Dans notre maison du sud, nous invitons des amis. A 16 heures, j’ouvre les vins prévus. Le vin de Grange des Pères rouge 1995 a un nez d’un raffinement rare. Je pressens une élégance particulière de ce vin qui contraste avec les millésimes récents que je trouve trop sauvages.
Le Rimauresq 1992 rouge est totalement différent. Il sent la garrigue et les olives noires. On est en plein dans le sud avec de tels parfums. Le Château Climens 1990 a un nez triomphant. C’est comme une supernova qui éclaterait dans les narines. Le Corton Charlemagne Bouchard 2008 a un parfum riche et complexe. Tout se présente bien. Tant mieux.
Le menu préparé par ma femme est : gougères, chiffonnade de jambon, olives, pour l’apéritif, coquilles Saint-Jacques et feuilles d’huître / coraux des coquilles / suprêmes de pigeon et petites pommes de terre rondes / stilton et autres fromages / crème caramel et chocolat / madeleines au miel de châtaigner.
Le Champagne Henriot Cuvée des Enchanteleurs 1996 est un champagne épanoui et serein, de bel équilibre. « Ça c’est du champagne » pourrait-on dire. Il est facile à vivre, au message lisible, frais et gourmand.
Le Champagne Salon 1996 se situe un une autre hauteur. Il m’évoque des fleurs blanches et des fruits blancs. Il est beaucoup plus romantique que vineux. Il est racé, vif, et sérieux. On l’aimerait un tout petit peu plus canaille, mais c’est un grand champagne. C’est le Henriot qui s’accommode le mieux des grignotages d’apéritif.
Le Corton-Charlemagne Bouchard Père & Fils 2008 a un nez ample. Le vin opulent est d’une grande complexité. Il a des notes de fruits jaunes divers et aussi des notes iodées. Sa richesse d’évocation est extrême. C’est un Fregoli qui change de facettes à chaque gorgée. Il est très adapté aux coquilles que les petites feuilles d’huîtres rafraîchissent, trouvant un autre écho sur l’iode du vin.
Les amis sont intrigués de voir que je sers deux vins rouges pour accompagner les coraux des coquilles Saint-Jacques et s’aperçoivent avec bonheur que cela marche merveilleusement.
Le Domaine de la Grange des Pères Vin de pays de l’Hérault rouge 1995 a toujours le parfum raffiné qui m’avait plu à l’ouverture du vin. L’attaque du vin est belle, le vin est frais, au beau fruit rouge clair. Le message est très lisible car le vin est franc, joyeux, direct. Il est gouleyant, fluide et je lui trouve un petit manque de matière. Il n’est pas fluet mais j’aurais aimé une trame plus dense que promettait le nez.
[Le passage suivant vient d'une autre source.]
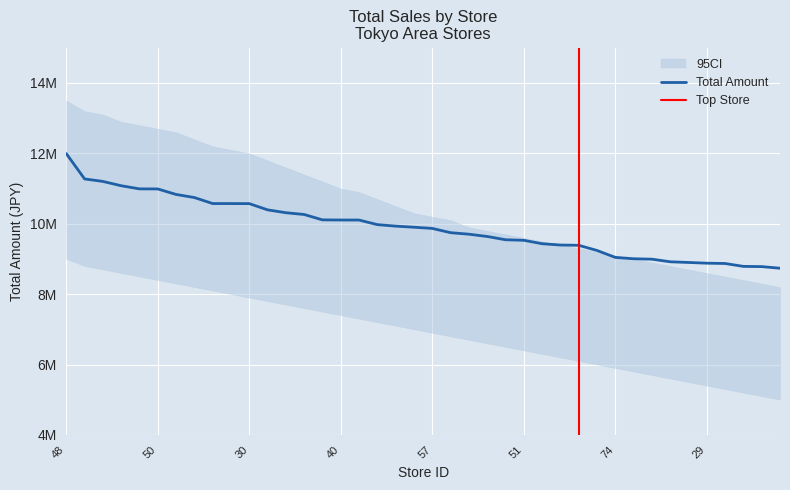

What is the label of the 33rd point from the right?

62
Son caractère de velours est très plaisant.
A côté de lui, le Rimauresq Côtes de Provence rouge 1992 est d’un accomplissement total. Plus typé, plus rustique, il est d’un équilibre rare, plus frappant que celui du vin de l’Hérault. Il est garrigue, olive noire et s’inscrit dans la définition du vin de Provence épanoui. J’ai l’impression que ce 1992 est au sommet de son art, d’un équilibre absolu et n’ira pas plus loin, alors que le Grange des Pères a de l’avenir devant lui et va s’améliorer avec le temps.
Les deux vins sont de haut niveau. Le 1992 a plus brillé sur les coraux alors que le 1995 a beaucoup plus vibré sur le pigeon. Un indice que les deux vins étaient bons, c’est que les bouteilles sont rapidement vides, ce qui me conduit à ouvrir un autre vin.
Avec le Vega Sicilia Unico 1989 on monte de plusieurs étages. J’aime le 1989 de ce vin qui est à la fois puissant et frais. Ouvert seulement maintenant nous vivons son éclosion. Je sens à la fois des notes de café et des traces de menthe dans le finale qui signent sa fraîcheur. C’est un vin exceptionnel de race et d’expression.
Le Château Climens Haut-Barsac 1990 est bu sur du stilton. L’accord est naturel et pertinent. Le vin est d’une richesse extrême. On sait qu’il va se complexifier avec l’âge mais il montre un accomplissement certain à cet âge. Il est riche, gourmand, de fruits oranges et gorgés de soleil. Sa puissance est extrême. Il est ample, au finale très long.
Ma femme ayant fait une crème au caramel et chocolat, je vais chercher un Quinta do Noval Colheita Porto 1964 en demi-bouteille. Malgré son âge, ce Porto est d’une jeunesse remarquable. Il n’y a aucune suggestion de vieux porto. Le vin est lourd mais frais, l’accord est divin.
Ma femme s’est surpassée pour les coquilles et le pigeon. Ce repas dans le sud est une grande réussite.